Stored items
>>
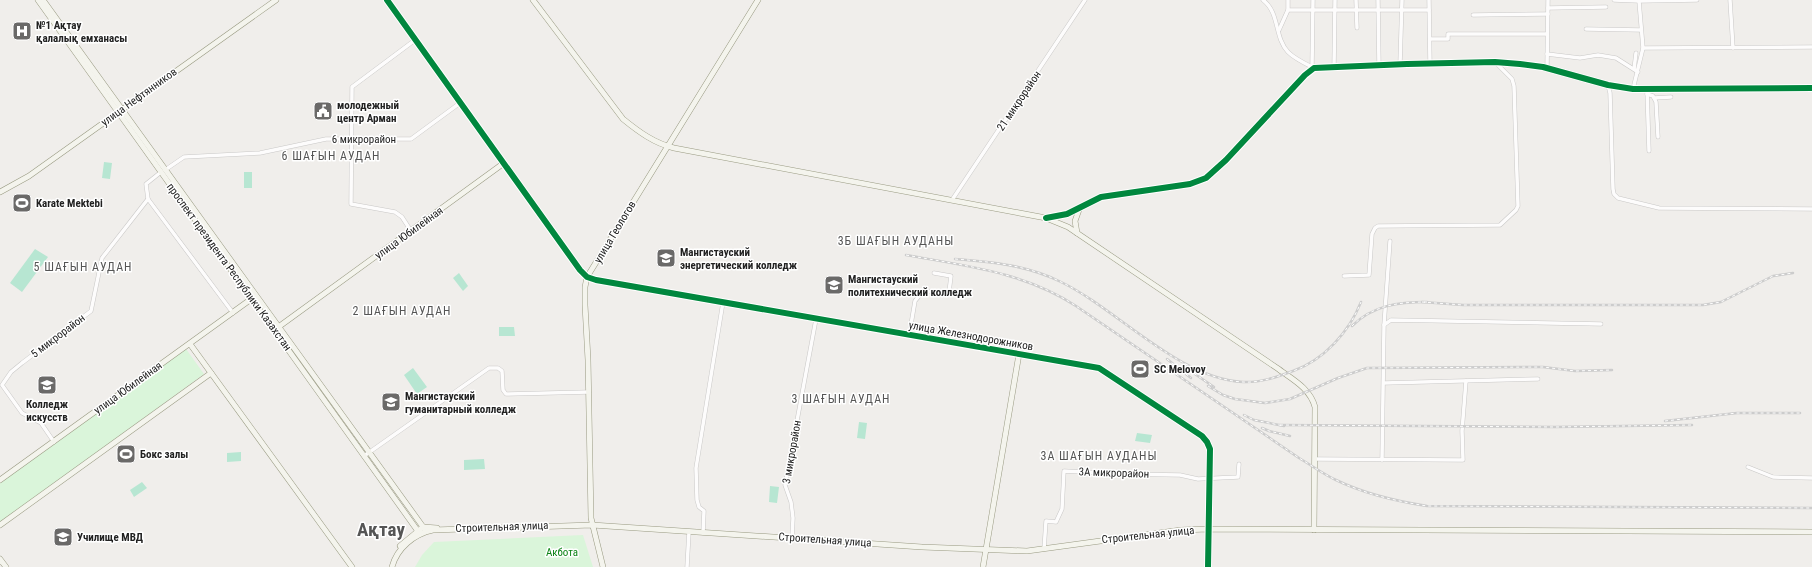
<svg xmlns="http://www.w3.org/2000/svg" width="1812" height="567" font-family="'Roboto Condensed',sans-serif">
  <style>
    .park { fill: #daf5da }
    .pitch { fill: #b7e6d2 }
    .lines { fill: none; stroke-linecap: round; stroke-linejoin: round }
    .street-casing { stroke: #c9c8c7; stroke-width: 4.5 }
    .secondary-casing { stroke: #999a82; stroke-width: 6 }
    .street { stroke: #fdfcfc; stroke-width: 3.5 }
    .secondary { stroke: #f4f4ed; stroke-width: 5 }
    .rail-casing { stroke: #ccc; stroke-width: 2.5 }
    .rail { stroke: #fff; stroke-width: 1; stroke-dasharray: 3; stroke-linecap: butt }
    .cycleway-casing { stroke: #fff; stroke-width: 8 }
    .cycleway { stroke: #00873e; stroke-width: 6 }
    .labels { text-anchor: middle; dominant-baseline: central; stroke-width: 3; stroke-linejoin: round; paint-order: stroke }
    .poi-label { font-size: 11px; font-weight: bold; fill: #222; stroke: #fff; text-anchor: start }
    .street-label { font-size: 11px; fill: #222; stroke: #fff }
    .park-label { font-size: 11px; fill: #0c8416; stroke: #fff }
    .neighbourhood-label { font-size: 12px; letter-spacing: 1px; fill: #555; stroke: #fff }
    .town-label { font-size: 19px; font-weight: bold; fill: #555; stroke: #fff }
  </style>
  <rect width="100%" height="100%" fill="#f0eeeb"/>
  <g class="park">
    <path d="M186 349 204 374 0 523V482Z"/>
    <path d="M583 535 593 567H415L422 555 434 542Z"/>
  </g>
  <g class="pitch">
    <path d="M104 162 112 163 110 179 102 178Z"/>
    <rect x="244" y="172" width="8" height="16"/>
    <path d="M35 249 48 257 22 292 10 283Z"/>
    <path d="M459 273 468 286 463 291 453 278Z"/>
    <path d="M499 327H514L515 336H499Z"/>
    <path d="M413 368 427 387 417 394 404 375Z"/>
    <path d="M859 422 867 423 865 439 857 438Z"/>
    <path d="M1137 433 1152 435 1150 443 1135 441Z"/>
    <path d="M241 452V461L227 462V453Z"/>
    <path d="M484 459 485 469 464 470V460Z"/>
    <path d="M142 482 147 488 134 497 130 490Z"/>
    <path d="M770 486 779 487 777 503 769 502Z"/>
  </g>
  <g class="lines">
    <defs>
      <g id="street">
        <path d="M1263 0C1280 13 1274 37 1288 52 1295 59 1306 64 1314 68"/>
        <path d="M1356 0 1357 28"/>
        <path d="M1378 0 1379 66"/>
        <path d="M1429 0 1430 64"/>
        <path d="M1614 0 1639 1"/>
        <path d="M1730 0 1733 48"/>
        <path d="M1548 8 1606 7"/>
        <path d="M1288 10H1429"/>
        <path d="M1473 15 1548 14"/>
        <path d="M1586 29 1641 30"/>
        <path d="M1279 30 1288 10V0"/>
        <path d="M1430 39H1448V34H1547"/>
        <path d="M1643 48 1812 47"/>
        <path d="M1547 54 1580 58 1598 55 1616 58 1638 72"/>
        <path d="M1400 64 1402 0"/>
        <path d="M1312 67 1313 0"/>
        <path d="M1334 68 1335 0"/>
        <path d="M1547 68 1548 0"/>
        <path d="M1634 69 1636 53"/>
        <path d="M1608 85 1610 93 1613 189 1614 194 1618 198 1659 208 1812 209"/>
        <path d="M1633 89 1643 48 1639 1 1697 0"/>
        <path d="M1647 89 1649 151"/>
        <path d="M1647 94 1653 96 1656 102 1658 137"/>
        <path d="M1654 98 1671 97"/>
        <path d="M165 170 184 157 260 153 326 139H411L460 103"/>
        <path d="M161 172 146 184 148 199 233 313"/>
        <path d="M952 200 1085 0"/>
        <path d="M411 231 402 217 395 212 351 204 352 87 415 40"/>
        <path d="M1344 276 1369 275 1372 234 1375 228 1378 226 1500 225 1516 210 1518 206 1514 86 1512 79 1495 62"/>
        <path d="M1384 325 1390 241"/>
        <path d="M909 336 915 301 923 291 946 293 949 292 951 276 934 273"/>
        <path d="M1384 383 1538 379"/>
        <path d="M54 442 41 423 22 413 2 385 11 372 22 363 91 311 102 258 148 199"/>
        <path d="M364 456 489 368H498L502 371 503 390 506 394 589 392"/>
        <path d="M1315 459 1463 460 1462 431 1466 381"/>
        <path d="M1382 460 1384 325 1391 320 1601 324"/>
        <path d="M1748 467 1773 477 1812 478"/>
        <path d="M703 533 704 511 699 507 697 500 696 468 723 302"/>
        <path d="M792 538 793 518 791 502 785 485 816 319"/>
        <path d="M1044 549 1046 521 1056 522 1062 509 1064 471 1120 474 1180 475 1198 479 1238 477 1239 464"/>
        <path d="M687 567 689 532"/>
      </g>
      <g id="secondary">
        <path d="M38 0 420 534"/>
        <path d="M43 0 426 531"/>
        <path d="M387 0 580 270 587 277 596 280 1099 368 1202 436 1207 442 1210 449 1208 567"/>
        <path d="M533 0 623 119C639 132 654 143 674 148L1046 218 1068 227 1277 368C1292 379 1310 388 1315 407L1314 530"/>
        <path d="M0 192 29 176 276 0"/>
        <path d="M1049 218 1067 214 1101 197 1190 184 1206 178 1226 160 1305 75 1314 68 1407 64 1495 62 1520 64 1543 67 1608 85 1633 89 1812 88"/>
        <path d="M1077 233 1075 221 1080 207"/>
        <path d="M277 328 504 163"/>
        <path d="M190 344 352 567"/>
        <path d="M0 480 254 297"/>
        <path d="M0 525 211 373"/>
        <path d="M400 546 423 527 437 528"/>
        <path d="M0 559 6 567"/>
        <path d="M392 567C397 548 414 534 433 530L592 525 922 547 1027 551 1181 530 1208 529 1812 532"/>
        <path d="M603 567 591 518 588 360 585 305V287L587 277 758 0"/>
        <path d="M983 567 1019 354"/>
      </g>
    </defs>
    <use href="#street" class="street-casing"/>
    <use href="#secondary" class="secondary-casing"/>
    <use href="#street" class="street"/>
    <use href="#secondary" class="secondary"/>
    <defs>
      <g id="rail">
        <path d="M906 255C966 266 1024 272 1076 306L1299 458C1311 465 1323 474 1336 480 1365 494 1395 501 1427 506L1812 508"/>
        <path d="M955 259C992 262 1027 265 1061 282 1117 309 1179 379 1243 382 1260 383 1277 377 1293 371 1324 360 1349 332 1361 302"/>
        <path d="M1422 302 1463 305H1703L1721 302 1773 276 1793 273"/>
        <path d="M1352 326C1373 305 1399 302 1427 302"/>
        <path d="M1167 359 1191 378"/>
        <path d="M1189 370 1214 387"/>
        <path d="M1208 386 1223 395 1235 399 1265 403 1290 399 1338 378 1367 368 1543 367 1575 371 1612 370"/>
        <path d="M1244 415 1254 420 1284 426"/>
        <path d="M1665 421 1737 413H1800"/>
        <path d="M1280 425 1555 427 1692 425"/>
        <path d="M1262 428 1269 431 1290 436"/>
      </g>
    </defs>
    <use href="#rail" class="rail-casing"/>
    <use href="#rail" class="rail"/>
    <defs>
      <g id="cycleway">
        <path d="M387 0 580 270 587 277 596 280 1099 368 1202 436 1207 442 1210 449 1208 567"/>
        <path d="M1046 218 1067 214 1101 197 1190 184 1206 178 1226 160 1305 75 1314 68 1407 64 1495 62 1520 64 1543 67 1608 85 1633 89 1812 88"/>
      </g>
    </defs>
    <use href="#cycleway" class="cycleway-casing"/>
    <use href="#cycleway" class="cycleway"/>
  </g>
  <defs>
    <symbol id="hospital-square" viewBox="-11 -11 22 22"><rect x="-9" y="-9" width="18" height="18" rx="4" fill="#6a6968" stroke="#fff"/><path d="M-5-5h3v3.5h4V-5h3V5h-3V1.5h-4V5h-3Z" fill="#fff"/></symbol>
    <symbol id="civic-square" viewBox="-11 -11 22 22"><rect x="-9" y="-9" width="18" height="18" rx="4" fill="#6a6968" stroke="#fff"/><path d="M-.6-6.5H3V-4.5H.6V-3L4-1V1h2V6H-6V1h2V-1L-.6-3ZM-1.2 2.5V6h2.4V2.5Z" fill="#fff"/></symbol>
    <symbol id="stadium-square" viewBox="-11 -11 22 22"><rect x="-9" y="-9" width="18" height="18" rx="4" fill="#6a6968" stroke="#fff"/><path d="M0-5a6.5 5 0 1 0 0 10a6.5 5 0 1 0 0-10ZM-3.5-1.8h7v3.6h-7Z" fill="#fff"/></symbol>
    <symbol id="university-square" viewBox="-11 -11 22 22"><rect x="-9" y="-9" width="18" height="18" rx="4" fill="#6a6968" stroke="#fff"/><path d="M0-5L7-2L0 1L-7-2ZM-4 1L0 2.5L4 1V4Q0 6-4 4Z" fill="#fff"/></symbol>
  </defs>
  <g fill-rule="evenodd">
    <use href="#hospital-square" x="11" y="20" width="22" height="22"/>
    <use href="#civic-square" x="312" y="100" width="22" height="22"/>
    <use href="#stadium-square" x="11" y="192" width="22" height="22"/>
    <use href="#university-square" x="655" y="247" width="22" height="22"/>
    <use href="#university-square" x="823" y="274" width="22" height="22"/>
    <use href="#stadium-square" x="1129" y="358" width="22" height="22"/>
    <use href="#university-square" x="36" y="374" width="22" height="22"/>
    <use href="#university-square" x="380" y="391" width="22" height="22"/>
    <use href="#stadium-square" x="115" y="443" width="22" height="22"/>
    <use href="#university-square" x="52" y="526" width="22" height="22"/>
  </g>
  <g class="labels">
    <g class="poi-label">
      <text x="36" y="25">№1 Ақтау<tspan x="36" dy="13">қалалық емханасы</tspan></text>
      <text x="337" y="105">молодежный<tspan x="337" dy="13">центр Арман</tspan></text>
      <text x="36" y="203">Karate Mektebi</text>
      <text x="680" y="252">Мангистауский<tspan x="680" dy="13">энергетический колледж</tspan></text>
      <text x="848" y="279">Мангистауский<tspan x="848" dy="13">политехнический колледж</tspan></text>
      <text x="1154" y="369">SC Melovoy</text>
      <text x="405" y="396">Мангистауский<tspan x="405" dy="13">гуманитарный колледж</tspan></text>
      <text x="47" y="404" text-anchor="middle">Колледж<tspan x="47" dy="13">искусств</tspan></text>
      <text x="140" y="454">Бокс залы</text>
      <text x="77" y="537">Училище МВД</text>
    </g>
    <g class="street-label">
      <text transform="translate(139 97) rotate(-36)">улица Нефтянников</text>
      <text transform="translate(1019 101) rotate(-56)">21 микрорайон</text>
      <text x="364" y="139">6 микрорайон</text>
      <text transform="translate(615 232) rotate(-59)">улица Геологов</text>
      <text transform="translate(409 233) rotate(-36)">улица Юбилейная</text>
      <text transform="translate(229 267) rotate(54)">проспект президента Республики Казахстан</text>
      <text transform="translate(58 336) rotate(-37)">5 микрорайон</text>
      <text transform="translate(971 336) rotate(10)">улица Железнодорожников</text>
      <text transform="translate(128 388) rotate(-36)">улица Юбилейная</text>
      <text transform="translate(792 452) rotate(-80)">3 микрорайон</text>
      <text transform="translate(1114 473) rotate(2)">3А микрорайон</text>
      <text transform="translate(502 527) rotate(-2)">Строительная улица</text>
      <text transform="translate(1148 535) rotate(-6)">Строительная улица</text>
      <text transform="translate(825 540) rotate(4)">Строительная улица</text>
    </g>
    <g class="park-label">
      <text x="562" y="552">Акбота</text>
    </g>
    <g class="neighbourhood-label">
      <text x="331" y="156">6 ШАҒЫН АУДАН</text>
      <text x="896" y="241">3Б ШАҒЫН АУДАНЫ</text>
      <text x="83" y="267">5 ШАҒЫН АУДАН</text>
      <text x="402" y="311">2 ШАҒЫН АУДАН</text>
      <text x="841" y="399">3 ШАҒЫН АУДАН</text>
      <text x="1099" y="456">3А ШАҒЫН АУДАНЫ</text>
    </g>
    <g class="town-label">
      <text x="381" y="529">Ақтау</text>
    </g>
  </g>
</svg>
<<
### What the task requires
The word to find is "lines". Copy every line of the records that holds it.

### Result for this task
    .lines { fill: none; stroke-linecap: round; stroke-linejoin: round }
  <g class="lines">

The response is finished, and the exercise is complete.